Prenons un peu de hauteur et abordons le sujet du WLTP, quelles sont vos prévisions ?

EF. Il y aura très peu d'impact, car cette norme avait été anticipée depuis des années. Nous n'avons pas de changement radical sur le plan technologique. Chaque client a géré cette transition de manière plus ou moins réussie, mais nous n'avons pas d'écho spécifique en Europe. Le législateur doit laisser l'industrie automobile trouver les solutions pour remplir les objectifs et se garder d'imposer arbitrairement des technologies. Nous avons des visions qui ne sont pas statiques et nous avons cette capacité d'innovation.  Si on prend le cas du véhicule "zéro émission", pourquoi s'imposerait-on le véhicule électrique à batterie si celui à hydrogène ou un autre apportent une meilleure réponse contextuelle à la problématique ?

 

Garrett va-t-il devenir un chef de fil de ce débat politique ?

EF. Nous sommes engagés dans plusieurs associations d'industriels, dans de nombreux pays. Nous sommes représentés pour porter notre voix auprès des instances ou de nos clients.

 

Creusons maintenant le sujet de la connectivité. Elle vous amènera à exposer au CES, alors qu'on ne vous y attend pas forcément. Quel est le plan ?

EF. C'est vrai, nous ne sommes pas forcément attendus.
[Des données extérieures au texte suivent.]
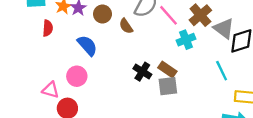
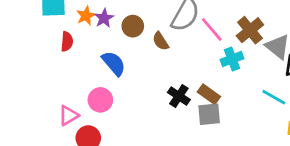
cyan line: (222, 71) -> (274, 97), turned -36
pink triangle: (51, 90) -> (68, 116), turned -48

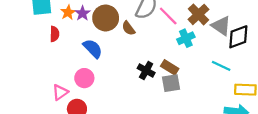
brown circle: (133, 26) -> (106, 18), size x1.5

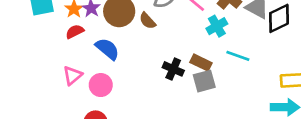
red semicircle: (55, 34) -> (75, 32), moved, turned -112
cyan line: (221, 66) -> (238, 56), moved
pink triangle: (60, 92) -> (72, 75), moved

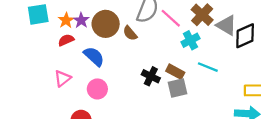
pink circle: (101, 85) -> (97, 89), moved

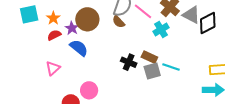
purple star: (81, 20) -> (72, 28), moved
brown semicircle: (130, 33) -> (119, 22), moved
cyan line: (208, 67) -> (171, 67), moved
pink circle: (97, 89) -> (89, 90), moved

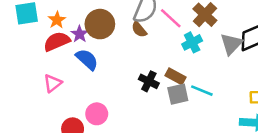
gray triangle: (191, 15) -> (231, 44), moved, turned 42
red semicircle: (54, 35) -> (57, 41), size x1.5

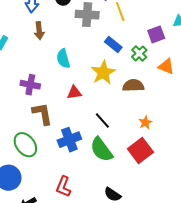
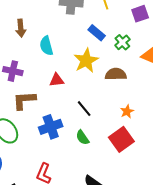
brown arrow: (39, 31) -> (21, 28), moved
purple square: (156, 34) -> (140, 14), moved
brown L-shape: (42, 114) -> (24, 100), turned -85
green semicircle: (101, 150) -> (82, 138), size x0.6

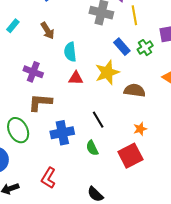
brown arrow: (21, 28) -> (47, 31), turned -36
green cross: (122, 42) -> (145, 48), moved
red triangle: (57, 80) -> (76, 78), moved

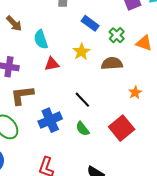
green cross: (145, 48) -> (117, 35), moved
yellow star: (107, 72) -> (81, 52), size x0.7
orange star: (140, 129) -> (135, 92), moved

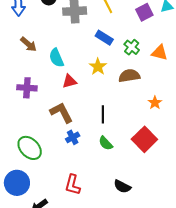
brown L-shape: (22, 95) -> (61, 113), moved, turned 75
black line: (82, 100) -> (103, 114), turned 48
blue cross: (50, 120) -> (73, 137), size x0.6

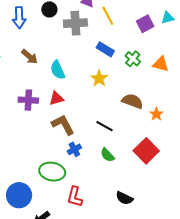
brown semicircle: (129, 76) -> (132, 101), moved, turned 30
red triangle: (69, 81) -> (56, 98), moved
black line: (103, 114) -> (105, 126), turned -60
green ellipse: (30, 148) -> (52, 172), moved, turned -35

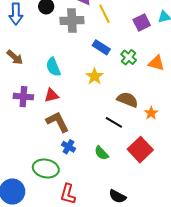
brown arrow: (30, 57) -> (15, 57), moved
black line: (105, 126) -> (114, 122), moved
blue cross: (74, 149) -> (68, 147), turned -32

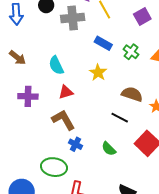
red triangle: (51, 95) -> (66, 92), moved

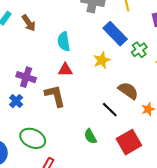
blue rectangle: (103, 43) -> (115, 34), size x1.4
purple cross: (28, 96) -> (26, 77), moved
blue cross: (76, 144) -> (16, 101), moved

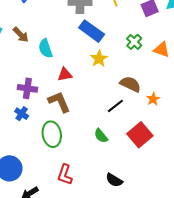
blue rectangle: (115, 34) -> (92, 31), moved
cyan semicircle: (64, 41) -> (45, 48), moved
black line: (110, 110) -> (115, 106), turned -72
green ellipse: (33, 138) -> (52, 134), moved, turned 65

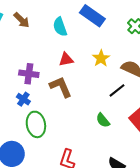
cyan semicircle: (45, 48) -> (60, 27), moved
yellow star: (99, 59) -> (101, 58), moved
green ellipse: (52, 134) -> (36, 124), moved

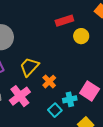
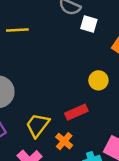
red rectangle: (64, 21) -> (76, 112), moved

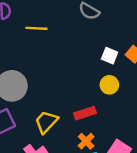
white square: (89, 24) -> (110, 56), moved
orange cross: (64, 141) -> (86, 141), moved

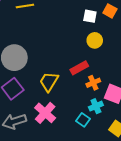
orange cross: (86, 141) -> (93, 83), moved, turned 32

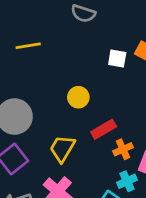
yellow circle: (95, 40) -> (78, 97), moved

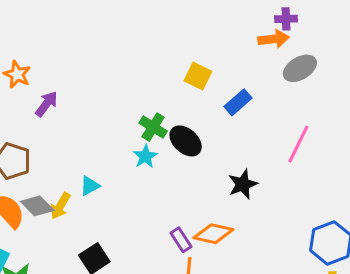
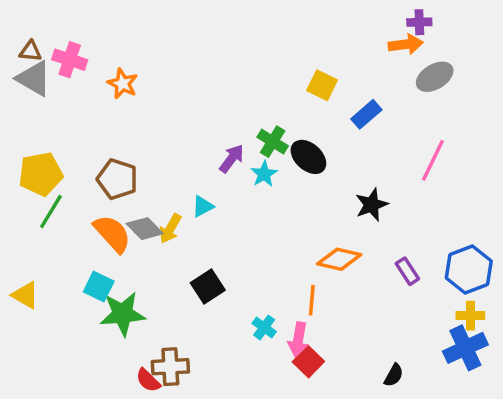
purple arrow: (46, 104) -> (232, 159), moved
purple rectangle: (181, 240) -> (407, 271), moved

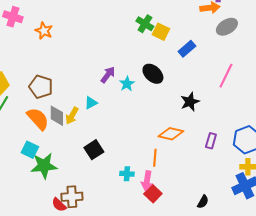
green cross: (273, 142) -> (145, 24), moved
gray diamond: (145, 229) -> (57, 116), turned 45
purple rectangle: (407, 271) -> (211, 141), turned 49
cyan cross: (264, 327) -> (127, 174), turned -32

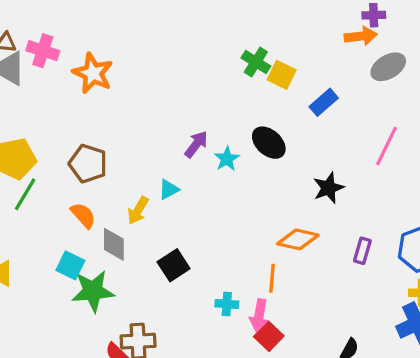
orange star: (44, 31) -> (93, 73), size x1.4
gray diamond: (57, 116) -> (114, 244), moved
orange semicircle: (38, 119) -> (83, 215), size x0.7

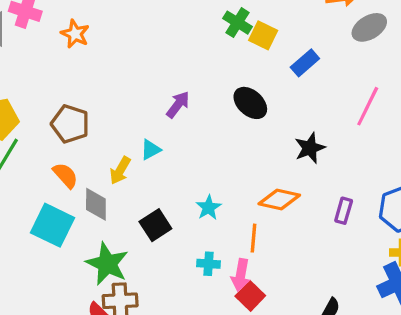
orange star: (93, 73) -> (75, 34), size x0.7
cyan star: (227, 159) -> (209, 207), moved
cyan square: (70, 265) -> (53, 225), size x1.5
green star: (93, 291) -> (107, 264), moved, turned 30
Nous avons commencé à nous investir en travaillant avec d'autres divisions de Honeywell, jugeant qu'en 2025, 100 % des véhicules neufs disposeront d'un système de connectivité et une automatisation de la conduite de niveau 2-3 en expansion. Les besoins vont augmenter. Nous avons des connaissances découlant de briques technologiques propres à notre métier ou résultant des deux années de développement que nous comptons désormais. Garrett a une compréhension de l'automobile et des comportements moteurs qui dépasse celle de certaines sociétés informatiques qui débarquent dans l'industrie. De fait, nous souhaitons contribuer à la sécurité informatique, à la maintenance préventive et à l'établissement d'outils de diagnostique pour maximiser le taux d'utilisation des véhicules de flottes. Ce qui a donné lieu à des partenariats, notamment avec Lear Corporation ou LG Electronics et la mise en place de pilotes pour prouver la valeur de nos produits dans ces trois domaines.

 

Comment sont réalisés ces pilotes ?

EF. Ils sont menés avec des constructeurs qui, dans chaque cas, testent une de ces trois compétences. Nous travaillons avec des marques américaines, asiatiques et européennes. Les premiers déploiements interviendront certainement en 2019. Cela dépendra des stratégies propres à chacun, d'autant que nous sommes à un tournant en ce qui concerne les plateformes des véhicules commercialisés.

 

Cela demande d'énormes ressources pour vous, qu'est-ce qui justifie cet investissement ?

EF. Plusieurs points. Nous avons identifié un véritable besoin chez nos clients. Les outils de prédiction concourent à réduire les coûts de garantie. Ils servent à établir un lien avec le client final. Sur la partie cyber sécurité, le véhicule autonome nous impose d'apporter des solutions. Tous ces marchés vont générer des milliards d'euros de chiffre d'affaires. Nous ne serons pas présents sur tous les fronts, mais nous nous devons de prendre position.

 

Appelez-vous de vos vœux à une accélération de la standardisation dans le registre de la cyber sécurité ?

EF. Dans l'aéronautique, que nous connaissions bien, des standards très forts se sont imposés à l'international. On peut se demander qu'en sera-t-il de l'échelle d'application dans l'automobile. Ce sujet me pousse aux limites de mon périmètre. Nous voyons des législations se dessiner à la Commission européenne et reste à savoir s'il y aura un élan de convergence entre les grands marchés. Nous poursuivrons, entre-temps, notre logique de partenariats pour parfaire nos solutions et en développer de nouvelles.